Si les maisons de production font de plus en plus appel à ces intermédiaires, c'est aussi parce qu'ils connaissent bien mieux qu'elles le maquis des droits d'édition et leur font gagner un temps précieux. Pour son film Eden, consacré à l'émergence de la French Touch et de la scène électronique, Mia Hansen-Løve n'avait pas besoin qu'on lui choisisse la BO, elle avait tous ses morceaux en tête. Mais l'intervention du superviseur, en l'occurrence Raphaël Hamburger, était «absolument indispensable», dit-elle. Il a ainsi négocié un flat fee, un forfait unique pour 34 des 36 morceaux du film, Daft Punk compris. «Ça demande beaucoup de patience, de souffle», reconnaît la réalisatrice. Dans certains genres, comme la house ou le rap, les ayants droit sont multiples. Steve Bouyer, l'associé de Pascal Mayer, se souvient d'avoir passé trois mois à jouer les détectives pour valider un seul morceau de hip-hop pour Love de Gaspar Noé, en sachant qu'à tout moment un seul ayant droit peut dire niet et tout est par terre.

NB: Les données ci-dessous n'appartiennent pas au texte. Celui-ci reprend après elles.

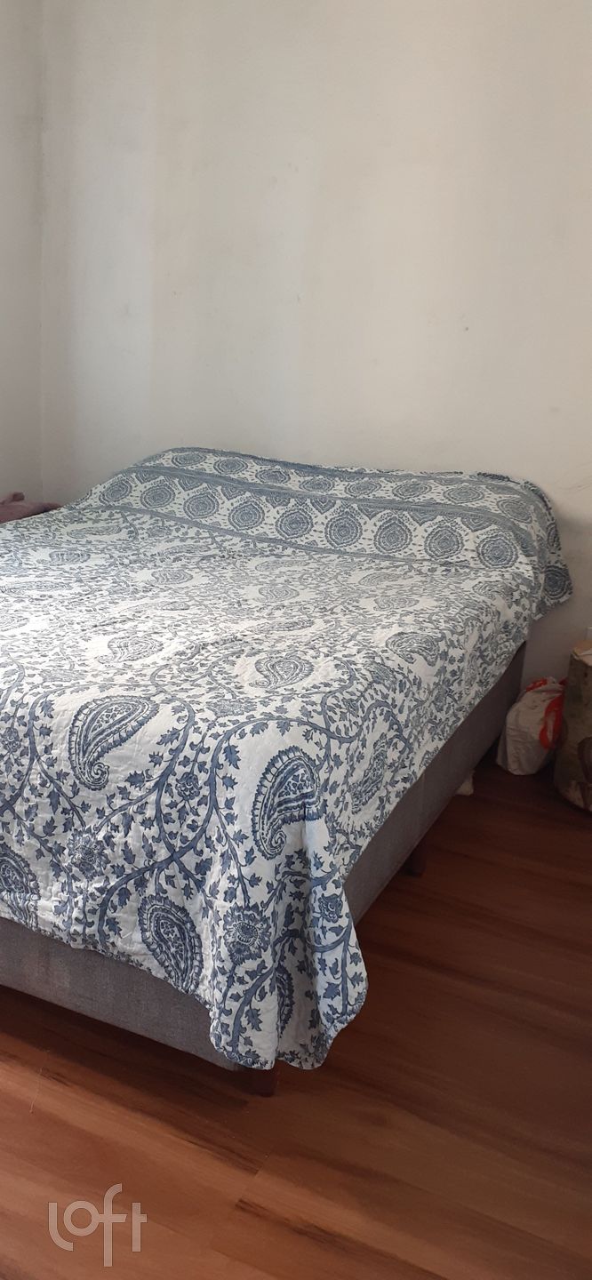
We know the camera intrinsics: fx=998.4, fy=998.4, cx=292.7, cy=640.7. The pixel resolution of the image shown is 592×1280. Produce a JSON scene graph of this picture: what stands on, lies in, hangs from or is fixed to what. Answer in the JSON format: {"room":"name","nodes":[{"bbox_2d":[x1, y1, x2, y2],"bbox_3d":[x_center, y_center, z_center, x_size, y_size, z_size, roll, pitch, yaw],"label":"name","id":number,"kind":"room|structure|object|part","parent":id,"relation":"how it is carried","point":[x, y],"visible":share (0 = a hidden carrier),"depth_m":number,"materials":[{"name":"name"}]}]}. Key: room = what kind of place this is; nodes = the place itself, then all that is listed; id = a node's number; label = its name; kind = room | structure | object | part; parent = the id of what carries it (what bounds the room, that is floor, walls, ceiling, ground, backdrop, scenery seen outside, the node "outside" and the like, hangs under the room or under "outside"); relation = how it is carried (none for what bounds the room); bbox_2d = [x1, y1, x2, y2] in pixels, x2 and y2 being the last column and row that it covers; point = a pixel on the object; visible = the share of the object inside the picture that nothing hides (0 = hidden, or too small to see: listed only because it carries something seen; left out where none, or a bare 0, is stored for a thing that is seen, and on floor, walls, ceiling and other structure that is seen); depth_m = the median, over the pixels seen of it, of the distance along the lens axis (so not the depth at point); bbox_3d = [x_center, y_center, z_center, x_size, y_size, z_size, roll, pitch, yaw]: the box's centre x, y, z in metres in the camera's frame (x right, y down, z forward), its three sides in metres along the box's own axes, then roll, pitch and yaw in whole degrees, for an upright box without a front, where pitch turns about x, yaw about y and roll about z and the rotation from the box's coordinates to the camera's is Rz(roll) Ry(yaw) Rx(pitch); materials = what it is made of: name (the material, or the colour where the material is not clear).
{"room":"bedroom","nodes":[
{"label":"bedroom","id":0,"kind":"room"},
{"bbox_2d":[0,0,44,509],"bbox_3d":[-1.881,-0.866,2.180,0.176,2.831,4.010,10,18,24],"label":"left wall","id":1,"kind":"structure","parent":0,"point":[3,91],"depth_m":3.67,"materials":[{"name":"white paint"}]},
{"bbox_2d":[0,490,61,524],"bbox_3d":[-1.080,-0.453,3.612,0.373,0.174,0.471,10,18,24],"label":"pink cloth","id":2,"kind":"object","parent":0,"point":[20,516],"visible":0.32,"depth_m":3.62,"materials":[{"name":"fabric"}]},
{"bbox_2d":[0,745,591,1279],"bbox_3d":[-0.371,0.787,1.881,3.856,0.103,4.214,10,18,24],"label":"floor","id":3,"kind":"structure","parent":0,"point":[232,1108],"depth_m":1.71,"materials":[{"name":"brown wood"}]},
{"bbox_2d":[0,447,568,1090],"bbox_3d":[-0.248,0.007,2.686,1.689,0.864,2.069,10,18,24],"label":"bed","id":4,"kind":"object","parent":3,"relation":"on","point":[378,503],"visible":0.99,"depth_m":1.81,"materials":[{"name":"fabric"}]},
{"bbox_2d":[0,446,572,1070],"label":"bedspread","id":5,"kind":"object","parent":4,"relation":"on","point":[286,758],"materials":[{"name":"white fabric"}]},
{"bbox_3d":[-0.055,0.730,1.798,0.059,0.136,0.059,10,18,24],"label":"leg","id":6,"kind":"part","parent":4,"relation":"part of","materials":[{"name":"brown wood"}]},
{"bbox_3d":[0.306,0.515,2.501,0.052,0.111,0.050,10,18,24],"label":"leg","id":7,"kind":"part","parent":4,"relation":"part of","materials":[{"name":"brown wood"}]},
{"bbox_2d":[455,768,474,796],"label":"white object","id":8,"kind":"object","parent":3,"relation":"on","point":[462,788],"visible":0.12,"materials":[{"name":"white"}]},
{"bbox_2d":[496,677,567,775],"bbox_3d":[0.777,0.257,3.131,0.295,0.285,0.191,-13,23,-43],"label":"plastic bag","id":9,"kind":"object","parent":3,"relation":"on","point":[537,709],"visible":0.79,"depth_m":3.05,"materials":[{"name":"white plastic"}]},
{"bbox_2d":[552,641,591,812],"bbox_3d":[0.958,0.255,2.913,0.360,0.441,0.355,-5,18,-24],"label":"stool","id":10,"kind":"object","parent":3,"relation":"on","point":[590,679],"visible":0.98,"depth_m":2.84,"materials":[{"name":"brown"}]},
{"bbox_2d":[38,0,591,686],"bbox_3d":[0.606,-1.066,3.174,3.669,2.804,0.175,10,18,24],"label":"back wall","id":11,"kind":"structure","parent":0,"point":[401,7],"depth_m":3.27,"materials":[{"name":"white paint"}]},
{"bbox_2d":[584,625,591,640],"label":"wall socket","id":12,"kind":"object","parent":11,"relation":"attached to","point":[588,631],"visible":0.44,"depth_m":3.19,"materials":[{"name":"white"}]}
]}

Pour toutes ces raisons, le métier de superviseur a sans doute encore de beaux jours devant lui, comme en témoigne le nombre croissant de ceux qui s'improvisent comme tels. Le cinéma français produit environ 250 films par an. Sachant que la part d'un superviseur est très aléatoire, de 1 500 à plus de 10 000 euros en fonction des productions, il faut faire 10 à 15 films par an pour en vivre, calcule Martin Caraux. C'est en général tout bénéfice pour les producteurs, qui se voient déchargés d'un travail plutôt ingrat et complexe avec un budget qui ne va pas dans le rouge. Le réalisateur y gagne aussi certainement en liberté de choix, si on lui ouvre des perspectives. A condition de tomber sur le bon superviseur, celui qui, et il y en a, possède une connaissance pointue de la musique et/ou du cinéma. Car le mauvais peut aussi se contenter de surfer sur l'époque et les genres du moment, sans chercher beaucoup plus loin que son réseau. «Ce qui me dérange, c'est le côté gestionnaire du superviseur, quand il n'est là que pour réduire les dépenses, conclut Loïk Dury. Les choses ne s'inventent pas toutes seules. Il ne suffit pas de faire écouter trois morceaux sur YouTube. Ce qui m'énerve le plus, c'est la peur et le manque de prise de risque.»